While conservation efforts have focused on protecting otters in these rocky coastal habitats, evidence shows that southern sea otters were once abundant in California estuaries, including in San Francisco Bay. Early accounts by Spanish explorers noted otter populations as far south as San Jose and as far north as Richardson Bay. “Sea otters probably numbered in the thousands in this estuary prior to being driven to local extinction by over-hunting,” the researchers noted.
The only estuary in California that is currently home to a distinct and self-sustaining population of sea otters is Elkhorn Slough at Moss Landing in Monterey Bay. Overall, southern sea otters have only recolonized about 13 percent of their historic range, according to the study.
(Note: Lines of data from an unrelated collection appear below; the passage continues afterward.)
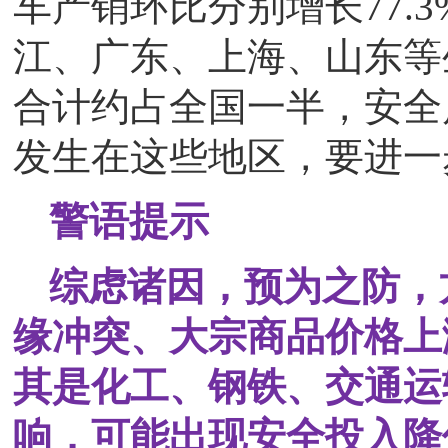
车产销环比分别增长77.3
江、广东、上海、山东等
合计约占全国一半，安全
发生在这些地区，要进一
警语提示
综虑诸因，预为之防，
缘冲突、大宗商品价格上
其是化工、钢铁、交通运
响，可能出现安全投入降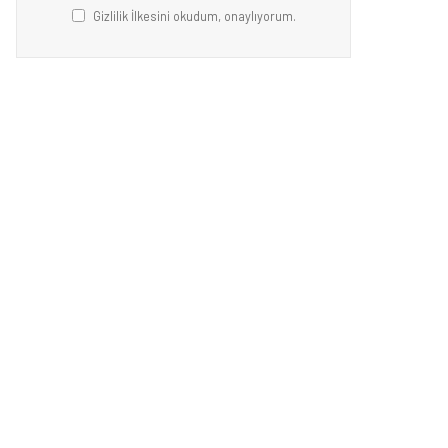
Gizlilik İlkesini okudum, onaylıyorum.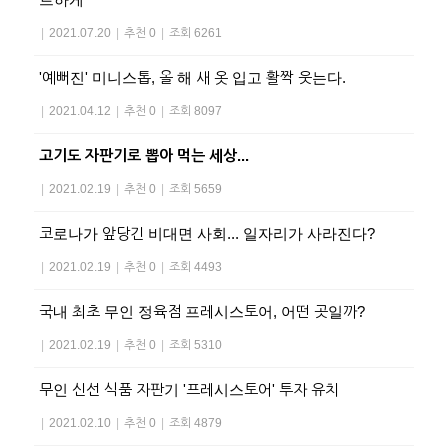
|
2021.07.20
|
추천 0
|
조회 6261
'예뻐진' 미니스톱, 올 해 새 옷 입고 활짝 웃는다.
|
2021.04.12
|
추천 0
|
조회 8097
고기도 자판기로 뽑아 먹는 세상...
|
2021.02.19
|
추천 0
|
조회 5659
코로나가 앞당긴 비대면 사회... 일자리가 사라진다?
|
2021.02.19
|
추천 0
|
조회 4493
국내 최초 무인 정육점 프레시스토어, 어떤 곳일까?
|
2021.02.19
|
추천 0
|
조회 5310
무인 신선 식품 자판기 '프레시스토어' 투자 유치
|
2021.02.10
|
추천 0
|
조회 4879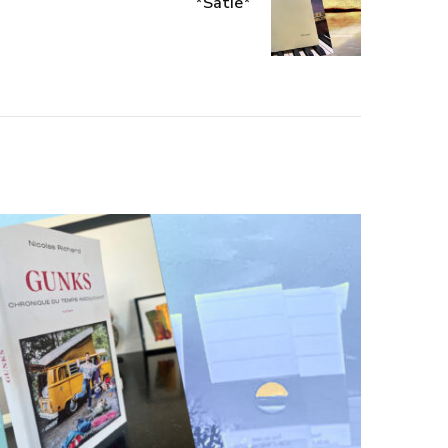
*Satie*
Hughes said one of the reasons otter habitat has remained fragmented and why sea otters have not been able to migrate north and reestablish residency in San Francisco Bay is the presence of great white sharks near the Golden Gate. “We call it ‘the gauntlet,’” said Hughes. “Otters really can’t get past the gauntlet.”
But if otter populations were established inside San Francisco Bay and out of the range of great whites, they would become the top predator and would likely thrive.
Using existing studies and modeling of sea otter growth, the researchers concluded that the San Francisco Bay could support about 6,600 sea otters, more than twice the current estimated population of 3,000. “It would change the game in terms of how we look at sea otter conservation,” Hughes said.
Along with Sonoma State University, this study was a result of extensive collaboration between researchers and managers from the U.S. Fish and Wildlife Service, the Western Ecological Research Center of the U.S. Geological Survey, the National Park Service, Elkhorn Slough National Estuarine Research Reserve, the Monterey Bay Aquarium, Hakai Institute, San Francisco State University, San Diego State University, California Polytechnic State University, UC Davis, UC Santa Cruz, and Duke University.